The Victorian residential market wildly fluctuated over the quarter with the equal lowest and highest number of lot sales recorded between April and June.
According to RPM Real Estate Group’s review more than 50 per cent of the quarter’s 3,786 total lot sales across Greater Melbourne and Geelong occurred in June, of which 69 per cent were titled or near titled lots.
Figures topped out at 2,043 lots sold in June, the highest since November 2017, in contrast to a mere 654 lots recorded in April, the lowest since the market bottomed out in April 2019.
Meanwhile the apartment market had pronounced falls in approvals, at -36.9 per cent however townhouses only dropped -6.9 per cent, reflecting the growing popularity of this product type, particularly in greenfield areas.
RPM chief executive Kevin Brown said consumer confidence was rocked by Covid-19 in April before being thrown a lifeline by HomeBuilder in early June .
“During April we felt the crunch of social distancing restrictions, with a stark shift in spending patterns and wide-felt uncertainty across the workforce,” Brown said.
“Understandably, land sales stalled and the rental and apartment markets were heavily impacted too.
“Encouragingly, we saw lot sales steadily climbing to pre-pandemic levels through May, demonstrating underlying buyer confidence in Victoria’s property market, before activity really started escalating from early June with demand shifting notably to titled or near titled lots.”
More recent data from RPM revealed the upward sales trajectory in June has continued through July where 1,693 sales were recorded, the second highest monthly total for 2020.

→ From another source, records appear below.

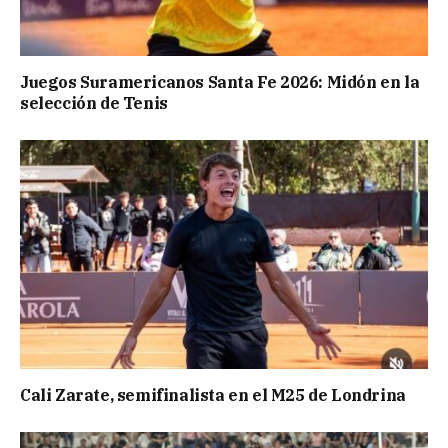
Juegos Suramericanos Santa Fe 2026: Midón en la
selección de Tenis
Cali Zarate, semifinalista en el M25 de Londrina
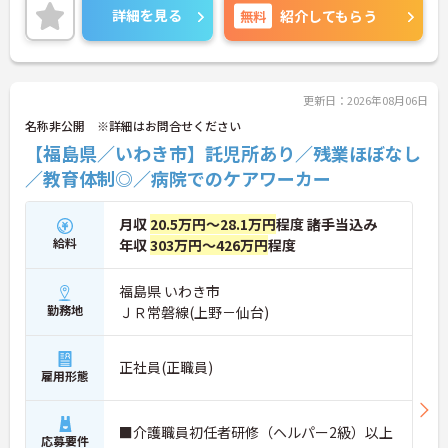
らっしゃる方でも安心してご就業していただけま
詳細を見る
無料
紹介してもらう
す。
ご興味のある方は、お気軽にお問い合わせくださ
い。
更新日：2026年08月06日
名称非公開 ※詳細はお問合せください
【福島県／いわき市】託児所あり／残業ほぼなし
／教育体制◎／病院でのケアワーカー
月収
20.5万円～28.1万円
程度 諸手当込み
給料
年収
303万円～426万円
程度
福島県 いわき市
勤務地
ＪＲ常磐線(上野－仙台)
正社員(正職員)
雇用形態
■介護職員初任者研修（ヘルパー2級）以上
応募要件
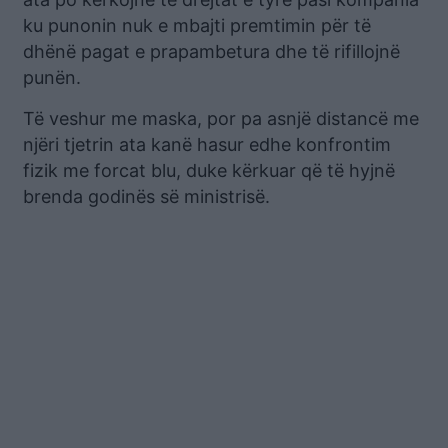
ku punonin nuk e mbajti premtimin për të
dhënë pagat e prapambetura dhe të rifillojnë
punën.
Të veshur me maska, por pa asnjë distancë me
njëri tjetrin ata kanë hasur edhe konfrontim
fizik me forcat blu, duke kërkuar që të hyjnë
brenda godinës së ministrisë.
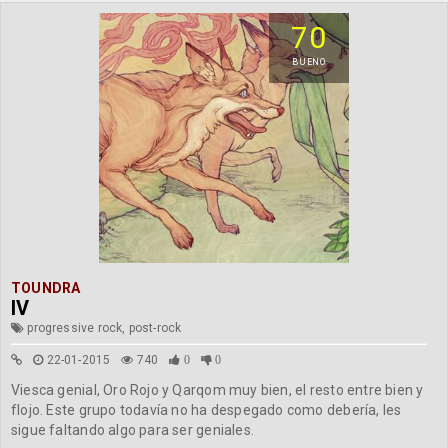
70
BUENO
TOUNDRA
IV
progressive rock, post-rock
22-01-2015
740
0
0
Viesca genial, Oro Rojo y Qarqom muy bien, el resto entre bien y
flojo. Este grupo todavía no ha despegado como debería, les
sigue faltando algo para ser geniales.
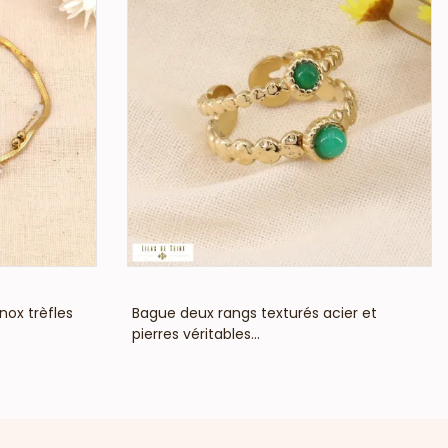
VOIR LE PRIX
nox trèfles
Bague deux rangs texturés acier et
pierres véritables...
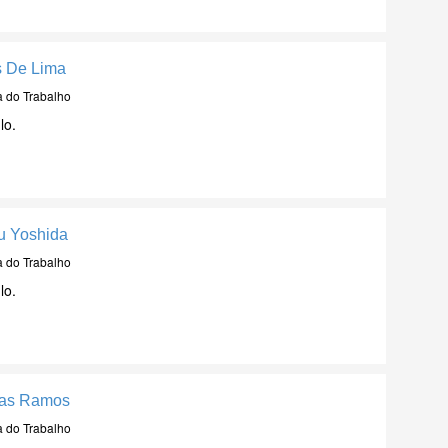
s De Lima
a do Trabalho
lo.
zu Yoshida
a do Trabalho
lo.
kas Ramos
a do Trabalho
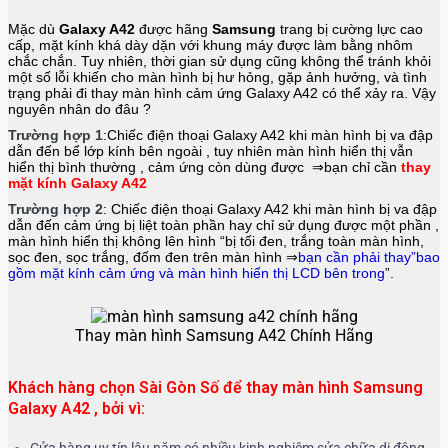
Mặc dù
Galaxy A42
được hãng
Samsung
trang bị cường lực cao
cấp, mặt kính khá dày dặn với khung máy được làm bằng nhôm
chắc chắn. Tuy nhiên, thời gian sử dụng cũng không thể tránh khỏi
một số lỗi khiến cho màn hình bị hư hỏng, gặp ảnh hưởng, và tình
trạng phải đi thay màn hình cảm ứng Galaxy A42
có thể xảy ra. Vậy
nguyên nhân do đâu ?
Trường hợp 1
:Chiếc điện thoại
Galaxy A42
khi màn hình bị va đập
dẫn đến bể lớp kính bên ngoài , tuy nhiên màn hình hiển thị vẫn
hiển thị bình thường , cảm ứng còn dùng được ⇒bạn chỉ cần
thay
mặt kính Galaxy A42
Trường hợp 2
: Chiếc điện thoại
Galaxy A42
khi màn hình bị va đập
dẫn đến cảm ứng bị liệt toàn phần hay chỉ sử dụng được một phần ,
màn hình hiển thị không lên hình “bị tối đen, trắng toàn màn hình,
sọc đen, sọc trắng, đốm đen trên màn hình ⇒
bạn cần phải thay”bao
gồm mặt kính cảm ứng và màn hình hiển thị LCD bên trong
”.
Thay màn hình Samsung A42 Chính Hãng
Khách hàng chọn Sài Gòn Số để thay màn hình Samsung
Galaxy A42 , bởi vì:
Cửa hàng uy tín lâu năm có nhiều kinh nghiệm sửa chữa di động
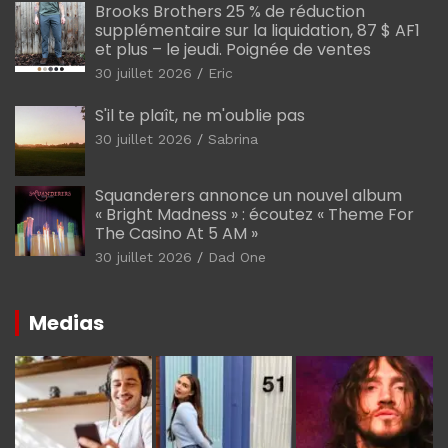
Brooks Brothers 25 % de réduction
supplémentaire sur la liquidation, 87 $ AF1
et plus – le jeudi. Poignée de ventes
30 juillet 2026
Eric
S'il te plaît, ne m'oublie pas
30 juillet 2026
Sabrina
Squanderers annonce un nouvel album
« Bright Madness » : écoutez « Theme For
The Casino At 5 AM »
30 juillet 2026
Dad One
Medias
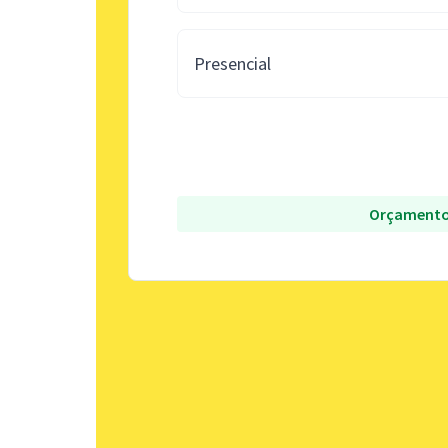
Presencial
Orçamento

Melbourne growth corridors lot sales
^Source: RPM Real Estate Group quarterly residential market review
ANZ associate director property Daniel Gradwell said while the fundamental housing picture was still relatively weak, the most recent quarterly data provided some light at the end of the tunnel.
“Even though Melbourne appears to be one of the hardest hit capital cities, we’re only seeing housing prices fall one to one and a half percent monthly at the moment–far from the extreme predictions many were making early in the Covid-19 crisis,” Gradwell said.
“A growth area to watch will be owner occupiers looking to downsize. This market has long-term potential given the number of baby boomers entering retirement, looking for smaller, quality properties with less maintenance.”
Regional areas were also a start performer in the RPM quarterly results with $50 million in transactions recorded with the group in Geelong, Ballarat and Bendigo far outstripping interest in the Melbourne Metropolitan area.
“Affordability will be a key driver of home buying decisions moving forward and we see prudent developers turning their attention to regional areas in greater numbers,” Brown said.
In further signs of life in the Victorian property market, international buyers have also re-emerged following the return of economic growth in China, with foreign buyers accounting for a near three-year high at 19 percent of new dwellings purchased.
“However, limits on migration will continue to impact the industry heavily, and without an indication of timing on border openings, it is extremely difficult to project how the recovery of the industry—particularly the investment and rental markets—will pan out,” Brown said.